Un doublé Ineos-Grenadiers remarqué
Les Alpes ont suivi le même rituel. Second malheureux au Puy Mary, Kämna se rattrapait mardi dernier à Villard-de-Lans où les favoris se préservaient en vue du terrible col de la Loze que Bernal, en perdition deux étapes de suite, n’a pas vu, préférant abandonner. Ce fameux col de la Loze a tenu toutes ses promesses, laissant les coureurs seuls face à leurs responsabilités, arrivant un à un au sommet, Miguel Angel Lopez étant le premier quelques hectomètres devant Roglic, lui-même possédant quelques longueurs d’avance sur Pogacar qui ne le lâchait alors pas.
La hiérarchie commençait à se dessiner sans pour autant définir des écarts importants. Lors de la dernière étape alpine arrivant à la Roche-sur-Foron, les Ineos-Grenadiers ont fait le spectacle, Kwiatkowski s’imposant devant son coéquipier Richard Carapaz, les deux terminant bras dessus, bras dessous. Derrière, le statu quo était de mise, Van Aert se permettant d’aller chercher la troisième place de l’étape. La suite, on la connaît et la raconter une fois suffit amplement.
Sagan bredouille, les baroudeurs à l’affiche
En neuf participations au Tour de France, Sagan a vu les Champs huit fois, dont sept fois en vert. La seule occasion pour laquelle il n’est pas arrivé sur la plus belle avenue du monde avec le maillot vert remonte à hier soir. Pour la première fois, Peter Sagan n’a pas terminé le Tour avec au moins une distinction. Longtemps placé, il n’a jamais levé les bras. Sans doute court physiquement, il a buté sur un excellent Sam Bennett, vainqueur de la dernière étape mais aussi à l’île de Ré. L’Irlandais n’a pas lâché le Slovaque même dans les échappées de ce dernier. Et même lorsque Bennett ne s’imposait pas, Sagan n’en profitait pas comme à Poitiers où Caleb Ewan prenait un deuxième bouquet sur ce Tour.

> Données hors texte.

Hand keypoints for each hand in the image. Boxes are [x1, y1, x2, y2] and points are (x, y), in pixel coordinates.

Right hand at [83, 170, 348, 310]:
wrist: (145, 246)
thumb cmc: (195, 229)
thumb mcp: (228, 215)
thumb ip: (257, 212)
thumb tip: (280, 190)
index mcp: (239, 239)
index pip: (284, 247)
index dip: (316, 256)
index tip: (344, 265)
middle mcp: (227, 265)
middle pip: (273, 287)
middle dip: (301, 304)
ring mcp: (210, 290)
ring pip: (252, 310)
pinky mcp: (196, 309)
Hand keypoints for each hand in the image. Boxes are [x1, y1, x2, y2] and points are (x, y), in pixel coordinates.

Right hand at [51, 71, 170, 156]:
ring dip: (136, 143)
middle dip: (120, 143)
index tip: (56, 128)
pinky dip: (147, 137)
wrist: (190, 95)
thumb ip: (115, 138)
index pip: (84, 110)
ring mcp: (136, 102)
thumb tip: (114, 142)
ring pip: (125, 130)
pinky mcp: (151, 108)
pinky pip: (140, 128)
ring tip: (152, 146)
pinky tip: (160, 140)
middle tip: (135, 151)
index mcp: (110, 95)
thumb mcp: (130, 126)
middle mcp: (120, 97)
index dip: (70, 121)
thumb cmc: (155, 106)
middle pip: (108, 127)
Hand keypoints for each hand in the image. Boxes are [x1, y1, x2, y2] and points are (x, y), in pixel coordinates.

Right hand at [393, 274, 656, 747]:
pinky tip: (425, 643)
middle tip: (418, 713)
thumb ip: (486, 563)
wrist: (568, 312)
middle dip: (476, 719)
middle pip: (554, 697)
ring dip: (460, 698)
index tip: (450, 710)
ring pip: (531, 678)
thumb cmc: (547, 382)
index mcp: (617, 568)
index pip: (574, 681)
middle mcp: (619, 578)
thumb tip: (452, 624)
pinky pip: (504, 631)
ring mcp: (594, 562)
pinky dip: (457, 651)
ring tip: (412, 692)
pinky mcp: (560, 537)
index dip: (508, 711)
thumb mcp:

Le slovaque, toujours détenteur du nombre de victoires dans le classement par points (7 victoires en 2012, 2013, 2014, 2015, 2016, 2018 et 2019), s’est également cassé les dents sur un lecteur de course imparable, Soren Kragh Andersen de la formation Sunweb. Le danois a levé les bras deux fois, ce qui reste une performance rare pour un non-sprinteur et un non-grimpeur. Vainqueur à Lyon en surprenant les sprinteurs rescapés de la côte de la Croix-Rousse avec une attaque dans les tous derniers kilomètres, il a récidivé à Champagnole vendredi en s’extirpant à une quinzaine de kilomètres de l’arrivée d’une échappée royale composée notamment de Sagan, Bennett, Trentin, Naesen ou encore Van Avermaet.
La Sunweb a parfaitement bien manœuvré durant ce Tour de France par ailleurs. En plus des deux victoires d’Andersen, elle a pu compter sur l’activité de Marc Hirschi, très offensif, deuxième à Nice, troisième à Laruns et enfin vainqueur à Sarran lors de la 12e étape. Il termine par ailleurs super-combatif de cette Grande Boucle. La seule déception viendra sans doute des sprints ou Cees Bol n’a jamais réussi à profiter du train impérial de la Sunweb. Hirschi, Kämna, Martinez, Peters, Andersen, Lutsenko Kwiatkowski et Carapaz; les baroudeurs auront eu de nombreuses occasions de s’illustrer sur ces 21 étapes, rendant la course encore plus vivante qu’elle ne l’était déjà avec la bataille acharnée entre les favoris.